Limelight (1952)

limelight 1The glamour of limelight, from which age must pass as youth centers 

A story of a ballerina and a clown… 

In Limelight it quickly becomes evident that Charles Chaplin was well aware of his own legend and how couldn’t he be? For years he had been held in the highest regards, loved by the masses worldwide as one of Hollywood’s founding royalty. He was at the center of the universe and the limelight was burning brightly around him.

I’ve recently been reacquainting myself with Chaplin’s early works most notably those that paired him with the indelible Edna Purviance as well as the gargantuan behemoth of a bully Eric Campbell. But Limelight is a major flashforward in his career, really at the end of it all. By now Chaplin is in his twilight years.

In fact, Limelight is one of his last prominent roles and the feature where he audaciously placed everything in the public eye–a picture that is unequivocally autobiographical in nature, accented with Chaplin’s own romantic dealings and tumultuous history from his entire career up to that point. And yes, he faced scandal in his later years, not simply for his past indiscretions but also more overtly for his political affiliations which unquestionably must have made him an easy target during the supercharged age of McCarthyism.

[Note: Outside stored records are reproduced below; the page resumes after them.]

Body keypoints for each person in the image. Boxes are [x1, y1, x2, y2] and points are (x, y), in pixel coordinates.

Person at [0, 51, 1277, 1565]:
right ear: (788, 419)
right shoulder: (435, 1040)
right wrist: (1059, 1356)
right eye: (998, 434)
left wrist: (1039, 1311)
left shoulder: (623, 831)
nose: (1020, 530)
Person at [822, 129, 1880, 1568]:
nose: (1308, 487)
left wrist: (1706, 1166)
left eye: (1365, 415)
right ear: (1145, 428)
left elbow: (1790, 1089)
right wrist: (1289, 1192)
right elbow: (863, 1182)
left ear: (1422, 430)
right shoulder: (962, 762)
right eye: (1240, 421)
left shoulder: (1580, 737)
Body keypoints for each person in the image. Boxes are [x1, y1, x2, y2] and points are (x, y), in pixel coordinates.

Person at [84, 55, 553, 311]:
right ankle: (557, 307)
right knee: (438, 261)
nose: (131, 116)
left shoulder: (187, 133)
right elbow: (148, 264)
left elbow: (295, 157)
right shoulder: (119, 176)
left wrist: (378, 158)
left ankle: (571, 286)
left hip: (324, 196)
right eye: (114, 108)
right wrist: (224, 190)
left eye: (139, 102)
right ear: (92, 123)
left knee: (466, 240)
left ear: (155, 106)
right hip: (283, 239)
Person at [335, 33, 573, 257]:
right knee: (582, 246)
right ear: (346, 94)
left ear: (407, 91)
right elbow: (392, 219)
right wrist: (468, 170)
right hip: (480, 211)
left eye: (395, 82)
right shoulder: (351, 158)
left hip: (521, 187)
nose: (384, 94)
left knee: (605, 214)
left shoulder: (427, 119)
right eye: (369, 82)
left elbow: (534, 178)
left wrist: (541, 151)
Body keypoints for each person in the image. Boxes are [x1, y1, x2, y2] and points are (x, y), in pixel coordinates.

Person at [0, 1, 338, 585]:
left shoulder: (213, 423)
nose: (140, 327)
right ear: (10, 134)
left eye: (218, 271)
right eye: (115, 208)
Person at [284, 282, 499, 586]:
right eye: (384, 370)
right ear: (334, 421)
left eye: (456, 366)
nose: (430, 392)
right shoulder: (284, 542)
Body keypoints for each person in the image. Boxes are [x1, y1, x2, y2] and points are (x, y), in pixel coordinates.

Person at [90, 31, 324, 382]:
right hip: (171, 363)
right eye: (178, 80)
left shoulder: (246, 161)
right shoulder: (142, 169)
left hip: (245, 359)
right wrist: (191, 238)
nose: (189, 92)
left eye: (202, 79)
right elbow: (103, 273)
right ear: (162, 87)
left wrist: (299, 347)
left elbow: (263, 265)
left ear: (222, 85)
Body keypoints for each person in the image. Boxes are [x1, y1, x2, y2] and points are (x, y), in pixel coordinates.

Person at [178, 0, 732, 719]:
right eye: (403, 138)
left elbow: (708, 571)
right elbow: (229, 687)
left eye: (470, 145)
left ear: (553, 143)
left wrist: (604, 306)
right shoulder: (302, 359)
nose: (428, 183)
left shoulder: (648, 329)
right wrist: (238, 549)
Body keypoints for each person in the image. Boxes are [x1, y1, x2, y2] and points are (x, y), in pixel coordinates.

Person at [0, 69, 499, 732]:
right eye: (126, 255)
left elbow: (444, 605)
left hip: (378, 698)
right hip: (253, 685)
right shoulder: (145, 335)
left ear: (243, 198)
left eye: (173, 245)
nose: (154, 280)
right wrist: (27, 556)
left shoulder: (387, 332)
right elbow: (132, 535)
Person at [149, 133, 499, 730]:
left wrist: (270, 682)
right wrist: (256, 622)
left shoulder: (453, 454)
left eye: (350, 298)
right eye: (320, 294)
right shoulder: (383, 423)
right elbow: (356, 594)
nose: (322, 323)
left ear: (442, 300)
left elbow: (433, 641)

Still, in a simple heartfelt narrative once more, for one last time, Charlie Chaplin captured his audience. The title card reads much like his old silents would have in setting the scene. It’s 1914, back in the days when he was probably just making it big in real life. However, as Calvero, Chaplin is a washed-up comedian prone to alcoholism with a career that has suffered dearly. But in a moment of action, he saves an aspiring dancer (Claire Bloom) from a self-attempted suicide and from then on becomes a sort of guardian angel for the girl.

Calvero heeds the doctor and allows the girl to stay in his flat, away from the trauma and although it receives the ire of their landlady, he calls Thereza his wife in order not to cause a local stir. It’s one half human drama, other half stage production because while he looks to lift her spirits in any manner possible, he daydreams of his past forays in comedy. He was the man who could pull off a whole gag with a pretense of performing fleas and he had wall to wall crowds.

limelight 2But now no one’s there. The seats are empty, the aisles quiet, and he sits with a dazed look in his flat the only recourse but to go back to bed. It’s as if the poster on the wall reading Calvero – Tramp Comedian is paying a bit of homage to his own legend but also the very reality of his waning, or at the very least, scandalized stardom. It adds insult to injury.

Still, in real life and on celluloid he put up the front of respectability for people. Although he went through 5 wives and now has a young woman living in his home less than half his age, he believes that after all his years of experience, “a platonic friendship can be sustained on the highest moral plane” as he puts it.

And it’s true Calvero is perfectly civil. This isn’t some passionate romance though he does try and call Terry to action in other ways. Chaplin composed his scripts of many great lines, monologues and sonnets where he himself gets to deliver beautiful rhetoric and impassioned rallying cries of truth to anyone who is listening. In this case, it’s the girl who sits despairingly in her bed but it’s for everyone else too. It’s like he took the stalwart speech from The Great Dictator and economized it into smaller bite sized pieces (That’s the problem with the world. We all despise ourselves, There’s something just as inevitable as death. Life! Life! Life!).

But there is something rather tragically demoralizing about watching crowds walk out on Chaplin even if it’s his fictional alter ego because you get the sense that his once faithful viewing public undoubtedly did the same thing–driven by the tides of the times and their own fickle ways.

But even as his fictional self fades, he watches Thereza ascend to the top of the dancing world as a prima ballerina and she looks to take her beloved Calvero along with her. There’s a necessity in life to never subsist, never cease fighting that she learns from him and takes to heart. So the second half is the role reversal. He began as her good samaritan and now in her bounty, she looks to take care of him going so far as professing her love for him and her desire to get married.

limelight 3It’s important to know that he writes off such an assertion as nonsense and one can question whether this is Chaplin’s chance at revisionist history or more so an affirmation of his life’s actual trajectory–working through his current reality that the world questions (IE. Marrying a woman much younger than himself in Oona O’Neil who he nevertheless dearly loved).

It’s ingenious really because there’s positively no way not to empathize with him, no matter our position and as he always was a premier master at, Chaplin once more tugs at our heartstrings in a very personal way–pathos overflowing from his performance one last time. He casts himself as the great sacrificial martyr and stepping down from his post as one of the luminaries of the cinema, his legacy burning brightly in his wake.

It’s also easy to suspect the tragedy of the Blue Angel or the madness of The Red Shoes displayed for all to see on the center stage will reveal itself in due time but Chaplin allows himself go out on his own terms since he’s a master of his own fate, in the film at least.

He’s reflected on his life and deemed it as about as good as it can be. That’s enough. Whether it’s his earlier marital troubles, his current marriage, the criticisms of the public, or even a real or fabricated feud between himself and Buster Keaton if there ever was such a thing. It is all laid to rest. It’s like old times even as the new age begins.